Надивился, нахохотался над царевной народ, мало-помалу каждый оставил ее, а она идет, все идет своим путем-дорогою, дошла до Свиных Закуток и чуть не бегом к избушке своей бедной мамки бросилась. Вбежала она в избушку, видит, лежит ее мамка без памяти. В три ручья у царевны слезы брызнули. Бросилась она к постели, приставила к губам мамки скляницу, и выпила мамка все зелье целебное, выпила, вздохнула глубоко, вздохнувши, опомнилась. Встала с постели, оглядела царевну, признала ее, к ней кинулась. Целует она ее, целует руки ее, глядит на нее, не насмотрится, только слезы застилают ее глаза старые, мешают смотреть.
– Дорогая моя, – говорит, – родная, ненаглядная, не чаяла, не гадала больше я видеть тебя, все мое сердце встосковалося по тебе, моя звездочка радостная.

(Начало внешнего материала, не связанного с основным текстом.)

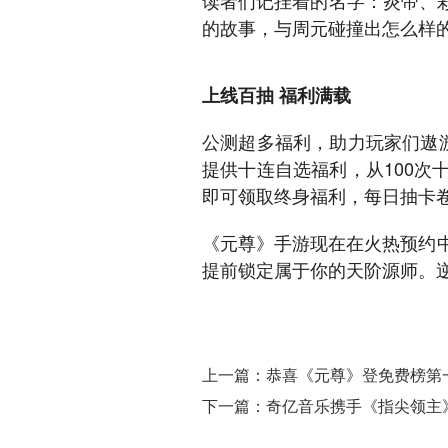
读者们记挂着的名字：炎帝、
的故事，与周元碰撞出怎么样
上线百抽 福利满载
公测超多福利，助力玩家们遨
提供十连自选福利，从100
即可领取终身福利，每日抽卡
《元尊》手游现在在火热预约
提前锁定属于你的天阶源师。
上一篇：恭喜《元尊》登免费榜第
下一篇：奇亿音乐携手《指尖领主》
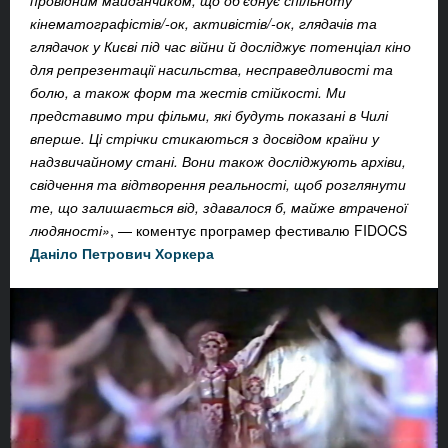
провідним майданчиком, що об’єднує спільноту
кінематографістів/-ок, активістів/-ок, глядачів та
глядачок у Києві під час війни й досліджує потенціал кіно
для репрезентації насильства, несправедливості та
болю, а також форм та жестів стійкості. Ми
представимо три фільми, які будуть показані в Чилі
вперше. Ці стрічки стикаються з досвідом країни у
надзвичайному стані. Вони також досліджують архіви,
свідчення та відтворення реальності, щоб розглянути
те, що залишається від, здавалося б, майже втраченої
людяності»
, — коментує програмер фестивалю FIDOCS
Даніло Петрович Хоркера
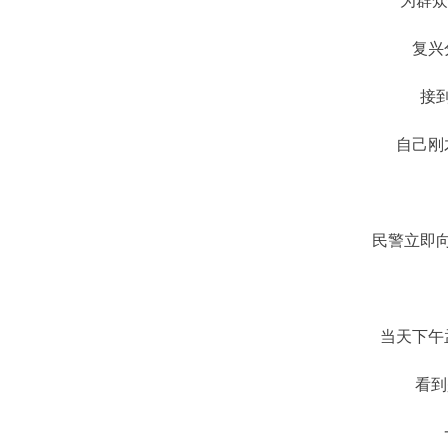
为群众
复兴
接
自己刚
民警立即
当天下午
看到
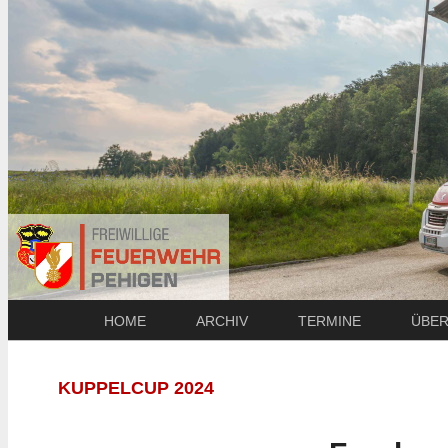
HOME
ARCHIV
TERMINE
ÜBER
KUPPELCUP 2024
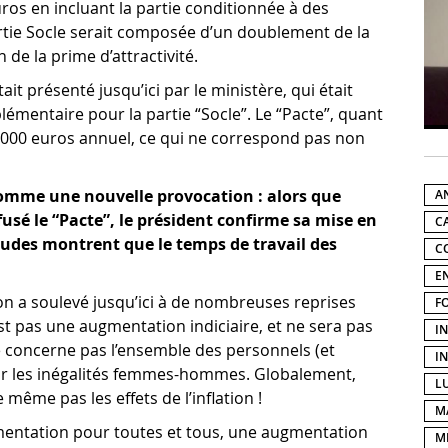
euros en incluant la partie conditionnée à des
artie Socle serait composée d’un doublement de la
 de la prime d’attractivité.
it présenté jusqu’ici par le ministère, qui était
lémentaire pour la partie “Socle”. Le “Pacte”, quant
 5000 euros annuel, ce qui ne correspond pas non
comme une nouvelle provocation : alors que
A
fusé le “Pacte”, le président confirme sa mise en
C
tudes montrent que le temps de travail des
C
E
on a soulevé jusqu’ici à de nombreuses reprises
F
est pas une augmentation indiciaire, et ne sera pas
I
ne concerne pas l’ensemble des personnels (et
I
sur les inégalités femmes-hommes. Globalement,
L
e même pas les effets de l’inflation !
M
entation pour toutes et tous, une augmentation
M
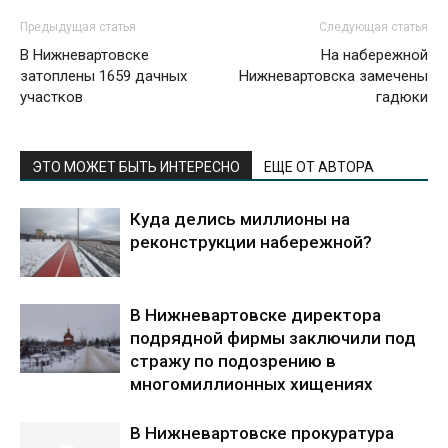
Предыдущая статья
Следующая статья
В Нижневартовске
На набережной
затоплены 1659 дачных
Нижневартовска замечены
участков
гадюки
ЭТО МОЖЕТ БЫТЬ ИНТЕРЕСНО
ЕЩЕ ОТ АВТОРА
Куда делись миллионы на
реконструкции набережной?
В Нижневартовске директора
подрядной фирмы заключили под
стражу по подозрению в
многомиллионных хищениях
В Нижневартовске прокуратура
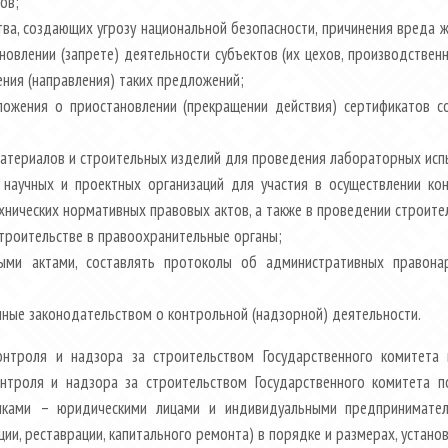
ов;
тва, создающих угрозу национальной безопасности, причинения вреда 
новлении (запрете) деятельности субъектов (их цехов, производственн
ения (направления) таких предложений;
ложения о приостановлении (прекращении действия) сертификатов 
атериалов и строительных изделий для проведения лабораторных испы
 научных и проектных организаций для участия в осуществлении ко
нических нормативных правовых актов, а также в проведении строител
троительстве в правоохранительные органы;
ными актами, составлять протоколы об административных правона
ные законодательством о контрольной (надзорной) деятельности.
онтроля и надзора за строительством Государственного комитета
нтроля и надзора за строительством Государственного комитета п
йщиками – юридическими лицами и индивидуальными предпринимате
ции, реставрации, капитального ремонта) в порядке и размерах, устан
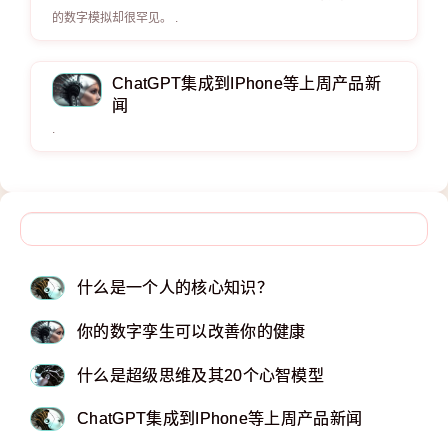
的数字模拟却很罕见。 .
ChatGPT集成到IPhone等上周产品新
闻
.
什么是一个人的核心知识？
你的数字孪生可以改善你的健康
什么是超级思维及其20个心智模型
ChatGPT集成到IPhone等上周产品新闻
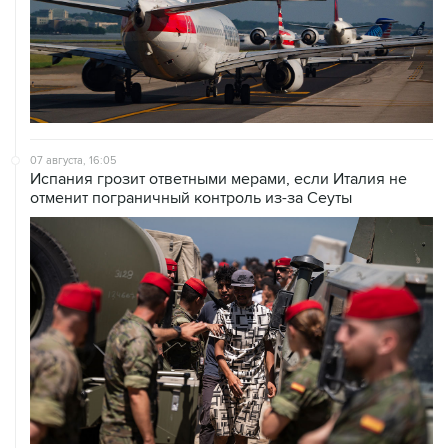
07 августа, 16:05
Испания грозит ответными мерами, если Италия не
отменит пограничный контроль из-за Сеуты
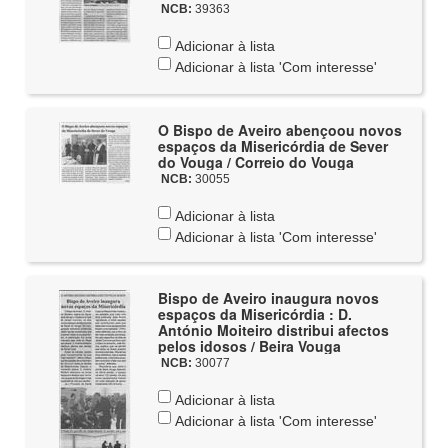
NCB:
39363
Adicionar à lista
Adicionar à lista 'Com interesse'
O Bispo de Aveiro abençoou novos
espaços da Misericórdia de Sever
do Vouga / Correio do Vouga
NCB:
30055
Adicionar à lista
Adicionar à lista 'Com interesse'
Bispo de Aveiro inaugura novos
espaços da Misericórdia : D.
António Moiteiro distribui afectos
pelos idosos / Beira Vouga
NCB:
30077
Adicionar à lista
Adicionar à lista 'Com interesse'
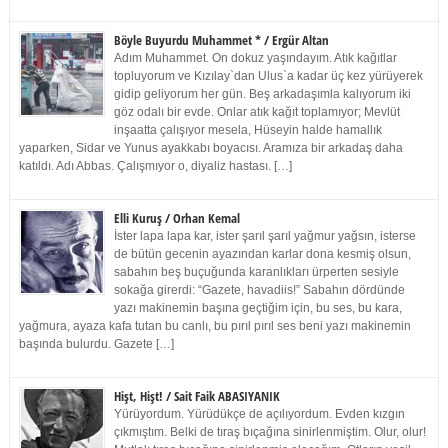
Böyle Buyurdu Muhammet * / Ergür Altan
Adım Muhammet. On dokuz yaşındayım. Atık kağıtlar
topluyorum ve Kızılay`dan Ulus`a kadar üç kez yürüyerek
gidip geliyorum her gün. Beş arkadaşımla kalıyorum iki
göz odalı bir evde. Onlar atık kağıt toplamıyor; Mevlüt
inşaatta çalışıyor mesela, Hüseyin halde hamallık
yaparken, Sidar ve Yunus ayakkabı boyacısı. Aramıza bir arkadaş daha
katıldı. Adı Abbas. Çalışmıyor o, diyaliz hastası. […]
Elli Kuruş / Orhan Kemal
İster lapa lapa kar, ister şarıl şarıl yağmur yağsın, isterse
de bütün gecenin ayazından karlar dona kesmiş olsun,
sabahın beş buçuğunda karanlıkları ürperten sesiyle
sokağa girerdi: “Gazete, havadiis!” Sabahın dördünde
yazı makinemin başına geçtiğim için, bu ses, bu kara,
yağmura, ayaza kafa tutan bu canlı, bu pırıl pırıl ses beni yazı makinemin
başında bulurdu. Gazete […]
Hişt, Hişt! / Sait Faik ABASIYANIK
Yürüyordum. Yürüdükçe de açılıyordum. Evden kızgın
çıkmıştım. Belki de tıraş bıçağına sinirlenmiştim. Olur, olur!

И теперь только мамка разглядела-увидела, во что царевна наряжена. Всплеснула она руками, удивилася. Стала царевна ей все рассказывать, рассказала царевна, а мамка пригорюнилась.
– Вскормила-вспоила я тебя, – говорит она, – дитя мое милое, забыла я тебе одно указать: не бойся ты, не страшись ни хулы, ни людского говору, не бойся насмешки – издевки злой, а бойся ты своей совести, своего судьи сердечного, неподкупного!
А царевна свою милую мамку и слушает, и не слушает, всеунейвсердце от радости прыгает; словно на волнах великого счастья всю качает ее, убаюкивает, словно десять лет с белых плеч у нее свалилося, и стала она ребенком маленьким, так ей смеяться, играть и прыгать хочется. Посидела она у мамки, с нею простилася, за ворота ее мамка вывела. А у ворот толпой стоит народ, втихомолку гудит-шушукает. Как только царевна из ворот показалася, все сняли шапки, упали ниц, до земли поклонилися. Узнал народ, зачем пришла царевна к мамке своей больной, немощной, узнал, зачем она в шутовской наряд нарядилася: ведь от народа ничего не скроется; вспомнил народ все добро, что царевна ему делала, и ему жаль и досадно стало на себя.
А царевна пошла назад своим путем-дорогою, и вся толпа за ней без шапок молча идет. Не успела царевна и полдороги пройти, как летят, скачут вершники-приспешники, в золотые трубы трубят. Едет сам царь в колымаге с царицею. Поравнялись они с царевной, колымага остановилася. Вышел из нее царь, навстречу царевне идет, к ней дрожащие руки протягивает.
– Спасибо тебе, – говорит, – моя родная дочь, что ты не забыла долгу-совести, что ты свою старую, добрую мамку в смертной беде не оставила. А вот тебе, дорогая моя, и жених, коли тебе он люб и по сердцу: просит он руки твоей, тебя сватает. Коли любишь, скажи, а не любишь, откажи ему.
Оглянулася царевна и теперь только заметила, что стоит в стороне королевич Алексей, стоит, глаза в землю опустил и ждет ответа, словно вести о жизни и смерти своей. Вспыхнула царевна, вся зарделася, ничего не сказала она, только протянула ручку свою к Алексею королевичу.
Схватил эту ручку Алексей, крепко поцеловал ее, себя от радости не помнючи, потом взглянул на царевну, и глаза их встретились, и показалось царевне, что в этих глазах тихим светом светится все, что есть на свете дорогого и радостного.
А царь их за руки берет, к колымаге ведет; садятся они в колымагу и едут в обратный путь. А народ гудит-ревет.
– Да здравствует, – кричит он, – наша добрая царевна на многие лета, да здравствует ее суженый, королевич Алексей!
Папа-пряник
Это было давно, но может случиться и сегодня и завтра – одним словом, когда придется.
У Папы-пряника был большой торжественный праздник, а ты, верно, не знаешь, что Папа-пряник над всеми сластями король и всем пряникам пряник.
И вот, раз сидел он на своем троне, в короне из чистого сусального золота, в глазированной мантии с миндальными хвостиками и в маленьких новомодных шоколадных сапожках. Трон его был большой, высокий пряник, обсыпанный самым чистым блестящим сахаром-леденцом, да так густо, что снаружи никак нельзя было видеть, что было внутри, но от этого он казался еще вкуснее и слаще, чем был на самом деле.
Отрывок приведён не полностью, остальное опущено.